The test syntax is SQL only but with some additional functions installed by pgTAP. If you are not familiar with pgTAP you can go through it's documentation. But for this tutorial, it's sufficient to understand that the {{ prepared_statement }} Jinja variable is made available to this template, and when it's rendered it will expand to the actual query.

Let's run the render command again.

tapestry render

And now you should see the pgTAP test file created at output/tests/artists_long_songs-genre-limit_test.sql.

Note

Here the file stem of the test template path itself was used as the output file name. But it's also possible to explicitly specify it in the manifest file (see output in test_templates docs).

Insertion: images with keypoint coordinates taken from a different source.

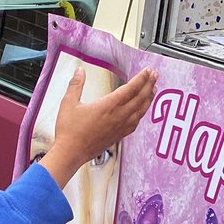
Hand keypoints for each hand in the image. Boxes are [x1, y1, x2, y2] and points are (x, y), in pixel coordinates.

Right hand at [39, 66, 157, 187]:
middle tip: (155, 75)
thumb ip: (75, 84)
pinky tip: (142, 111)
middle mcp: (118, 116)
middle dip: (149, 85)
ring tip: (153, 90)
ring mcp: (120, 127)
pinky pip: (136, 123)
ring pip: (141, 111)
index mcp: (108, 105)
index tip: (148, 70)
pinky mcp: (119, 136)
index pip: (131, 88)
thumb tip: (79, 70)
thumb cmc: (69, 131)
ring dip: (148, 98)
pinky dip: (142, 114)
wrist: (71, 153)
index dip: (141, 78)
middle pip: (140, 98)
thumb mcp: (68, 103)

This is how the rendered test file looks like,

PREPARE artists_long_songs (varchar, int) AS
SELECT
    ar.artist_id,
    ar.name,
    max(milliseconds) * interval '1 ms' AS duration
FROM
    track t
    INNER JOIN album al USING (album_id)
    INNER JOIN artist ar USING (artist_id)
    INNER JOIN genre g USING (genre_id)
WHERE
    g.name = $1
GROUP BY
    ar.artist_id
ORDER BY
    -- Descending order because we want the top artists
    duration DESC
LIMIT $2;

BEGIN;
SELECT
    plan (1);
-- start(noformat)
-- Run the tests.
SELECT results_eq(
    'EXECUTE artists_long_songs(''Rock'', 10)',
    $$VALUES
        (22, 'Led Zeppelin'::varchar, '00:26:52.329'::interval),
        (58, 'Deep Purple'::varchar, '00:19:56.094'::interval),
        (59, 'Santana'::varchar, '00:17:50.027'::interval),
        (136, 'Terry Bozzio, Tony Levin & Steve Stevens'::varchar, '00:14:40.64'::interval),
        (140, 'The Doors'::varchar, '00:11:41.831'::interval),
        (90, 'Iron Maiden'::varchar, '00:11:18.008'::interval),
        (23, 'Frank Zappa & Captain Beefheart'::varchar, '00:11:17.694'::interval),
        (128, 'Rush'::varchar, '00:11:07.428'::interval),
        (76, 'Creedence Clearwater Revival'::varchar, '00:11:04.894'::interval),
        (92, 'Jamiroquai'::varchar, '00:10:16.829'::interval)
    $$,
    'Verify return value'
);
-- Finish the tests and clean up.
-- end(noformat)
SELECT
    *
FROM
    finish ();
ROLLBACK;

Run tests

Assuming that all the above mentioned prerequisites are installed, you can run the tests as follows,

sudo -u postgres pg_prove -d chinook --verbose output/tests/*.sql

If all goes well, the tests should pass and you should see output similar to,

1..1
ok 1 - Verify return value
ok
All tests successful.
Files=1, Tests=1,  0 wallclock secs ( 0.03 usr  0.01 sys +  0.01 cusr  0.00 csys =  0.05 CPU)
Result: PASS

That's all!

If you've reached this far, you should now have a basic understanding of what tapestry is and how to use it. Next, it'd be a good idea to learn about integrating tapestry with the CD/CI workflows of your project, to get an overall understanding of what all tools tapestry offers to help you make the most of SQL in project.

Note

The chinook example discussed in this tutorial can also be found in the github repo under the examples/chinook directory (there are a few more tests included for reference).